ShinMakita

汚れたミルク/あるセールスマンの告発のShinMakitaのレビュー・感想・評価

2.2


1990年代後半のパキスタン。国内製薬会社のMRアヤンは、病院に出向いて医師に面会を求める毎日を送っていたが、最近限界を感じていた。医師たちはみな、高価でも多国籍大企業の薬ばかりを採用しているのだ。ブランド力には敵わない…と考えたアヤンは、一念発起して国際乳製品企業ラスタの営業職の採用面接に挑戦する。大学中退という学歴がネックだったが、これまでアヤンが開拓したコネと手腕が買われて見事合格。地元の小児科病院に乳児栄養粉ミルクを採用してもらうべく、さっそく営業を開始する。会社から接待金を渡されたアヤンは、病院スタッフや医師にバラまき好感を得ると、瞬く間にミルク販売の成績を上げ、上司からも褒められるようになった。新居も購入し、まさに営業マンとして順風満帆の日々。しかしある時、彼はある事実を知ることになる。パキスタンは水道の水質管理が不完全で、多くの一般家庭は、医師が処方する粉ミルクを汚れた水に溶いて使用していたのだ。そのため、ミルクを使用した乳児の中で、下痢症による脱水で死亡する事例が相次いでいたのである。ラスタはその事実を知りながら、何の注意喚起もせず闇雲にミルクの販売を続けていた。アヤンはラスタを辞職し、この事実を告発しようと決心する…

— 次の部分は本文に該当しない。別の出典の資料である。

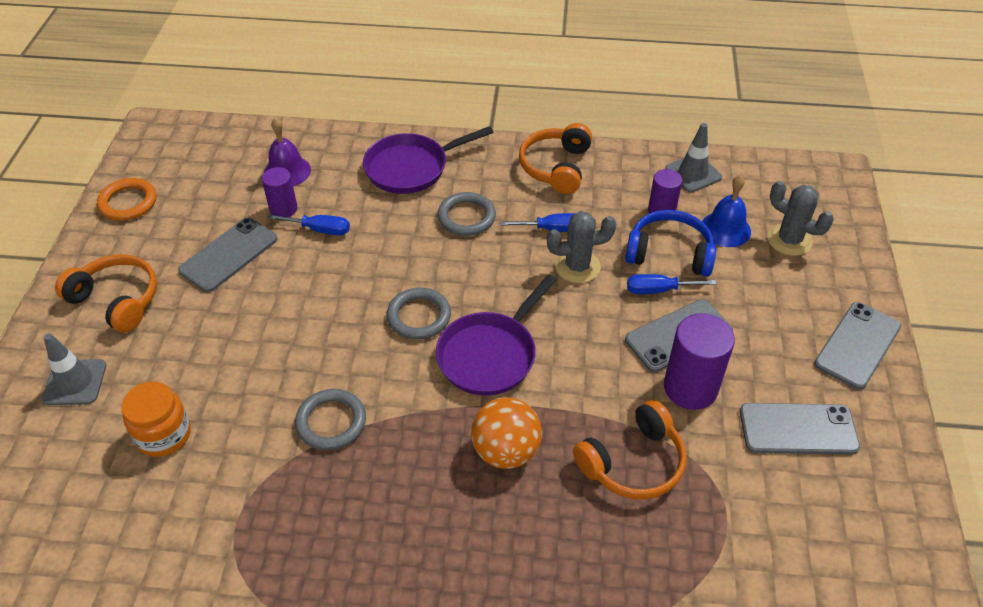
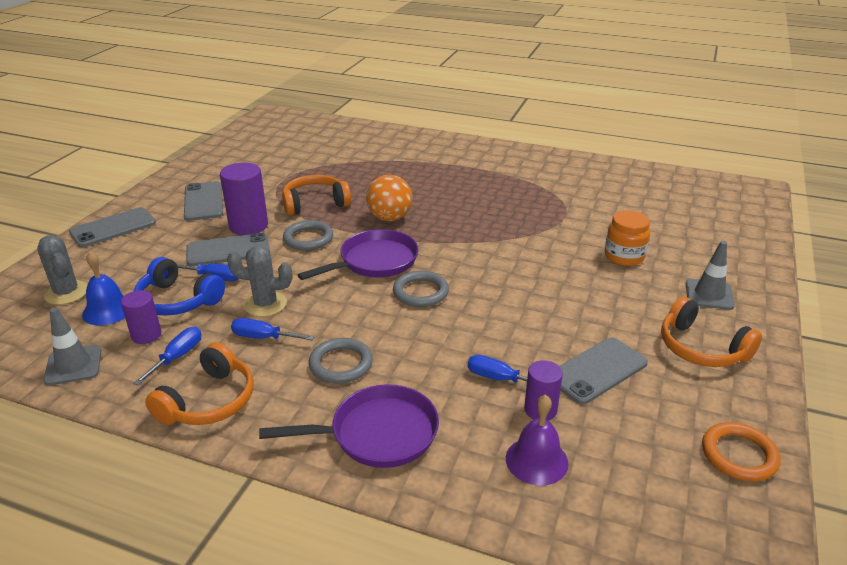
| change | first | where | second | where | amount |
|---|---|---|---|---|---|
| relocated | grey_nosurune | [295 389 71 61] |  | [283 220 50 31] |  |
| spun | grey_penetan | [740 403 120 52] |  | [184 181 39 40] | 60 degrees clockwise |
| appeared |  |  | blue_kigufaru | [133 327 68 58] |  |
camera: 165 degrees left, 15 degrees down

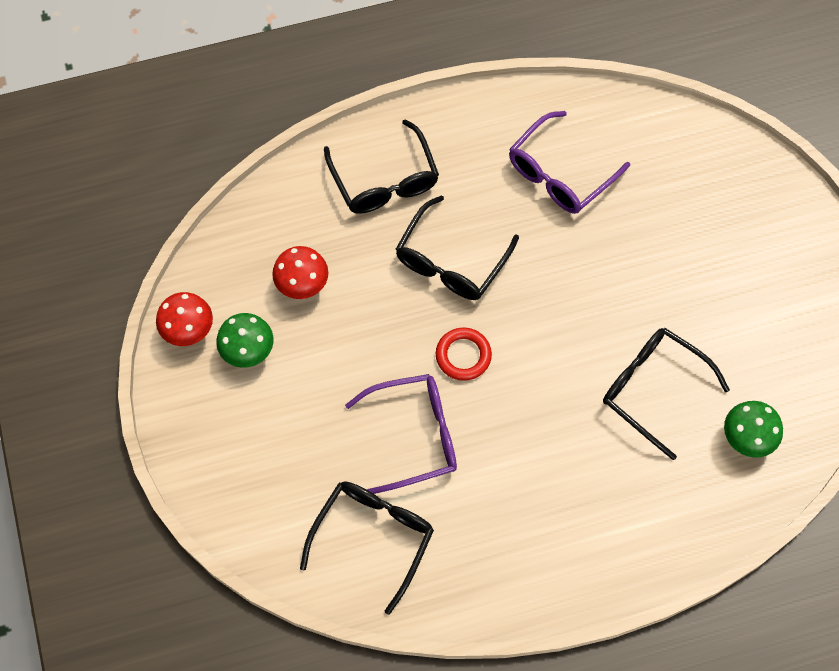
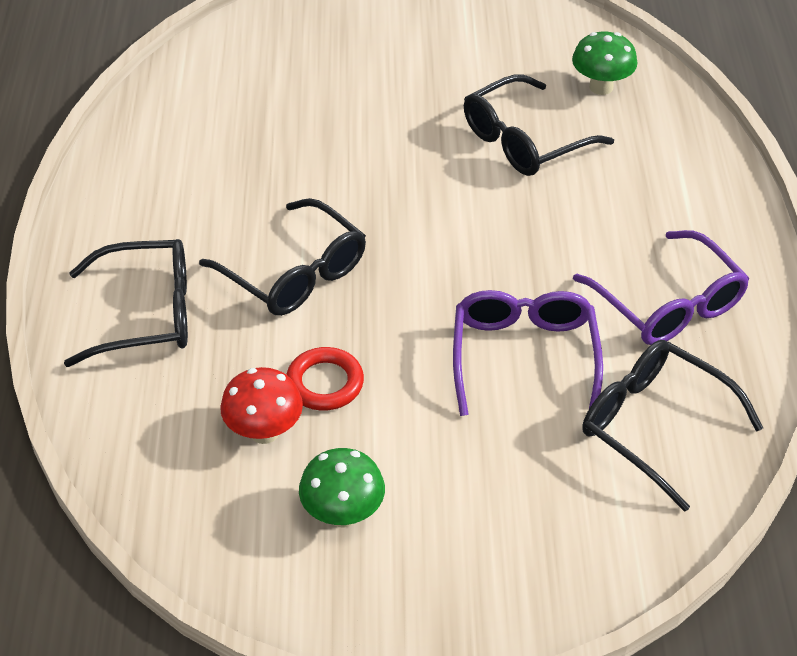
| change | first | where | second | where | amount |
|---|---|---|---|---|---|
| relocated | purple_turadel | [509 111 121 103] |  | [573 230 176 115] |  |
| missing | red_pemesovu | [156 292 57 54] |  |  |  |
| relocated | red_nosurune | [436 327 56 54] |  | [286 347 78 64] |  |
camera: 75 degrees left, 20 degrees down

という「汚れたミルク/あるセールスマンの告発」を鑑賞。


実話の内部告発映画って、まあたくさんありますよね。マイケル・マンの「インサイダー」とかマット・デイモンの「インフォーマント」とか。しかしこの映画が普通の内部告発モノと違うのは、内部告発映画を製作する過程もドラマにするというメタ構造を取り入れている点。「汚れたミルク」の監督やプロデューサーらが、アヤンとskypeで会議して、映画を作るべきかどうかを議論しながら物語が進むんです。アヤン側の言い分に対し、充分に裏付けを取りながら慎重に製作する姿勢も見せているんですね。2006年の「汚れたミルク」製作準備中に新事実が発覚したりしてね。それが結構スリリングだったりするわけです。オチはややしょんぼり感が否めないし、ミルクに責任がないと言えばないわけで、ハナシとしてはちょっとパンチ不足だったかなと。ラスタが「ネスレ」のことであることをモロ出しした勇気と、老けたマリアム・ダボの格好良さに免じて、合格点はつけておきます。


しかし、1970年代からアフリカの途上国で既に分かっている「汚れたミルク問題」を、企業が90年代に入っても無視していたという事実はやはり問題だよなぁ。